(Hardware design source files)

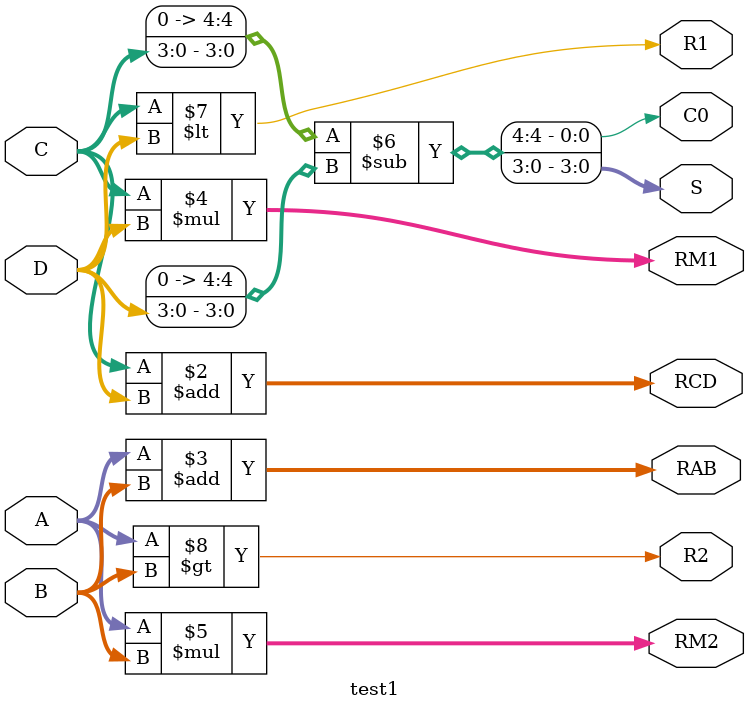
<source format=v>
module test1(A,B,C,D,RCD,RAB,RM1,RM2,S,C0,R1,R2);
	input[3:0] C,D;
	input signed[3:0] A,B; //4位有符号输入
	output[3:0] RCD,RAB;
	output[7:0] RM1,RM2;
	output[3:0] S;
	output C0;
	output R1,R2;
	
	reg[3:0] S;
	reg C0;
	
	reg[3:0] RCD;
	reg[7:0] RM1;
	reg signed[3:0] RAB;
	reg signed[7:0] RM2;
	reg R1,R2;
	always@(A,B,C,D)
	begin
		RCD<= C+D;
		RAB<=A+B;
		RM1<=C*D;
		RM2<=A*B;
		{C0,S} <= {1'b0,C} - {1'b0,D};
		R1 <= (C<D);
		R2 <= (A>B);
	end
endmodule

</source>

- [Instructions to follow]: Make an exact copy of every entry above, minus the images.

- [Solution for this problem]:
<source format=v>
module test1(A,B,C,D,RCD,RAB,RM1,RM2,S,C0,R1,R2);
	input[3:0] C,D;
	input signed[3:0] A,B; //4位有符号输入
	output[3:0] RCD,RAB;
	output[7:0] RM1,RM2;
	output[3:0] S;
	output C0;
	output R1,R2;
	
	reg[3:0] S;
	reg C0;
	
	reg[3:0] RCD;
	reg[7:0] RM1;
	reg signed[3:0] RAB;
	reg signed[7:0] RM2;
	reg R1,R2;
	always@(A,B,C,D)
	begin
		RCD<= C+D;
		RAB<=A+B;
		RM1<=C*D;
		RM2<=A*B;
		{C0,S} <= {1'b0,C} - {1'b0,D};
		R1 <= (C<D);
		R2 <= (A>B);
	end
endmodule

</source>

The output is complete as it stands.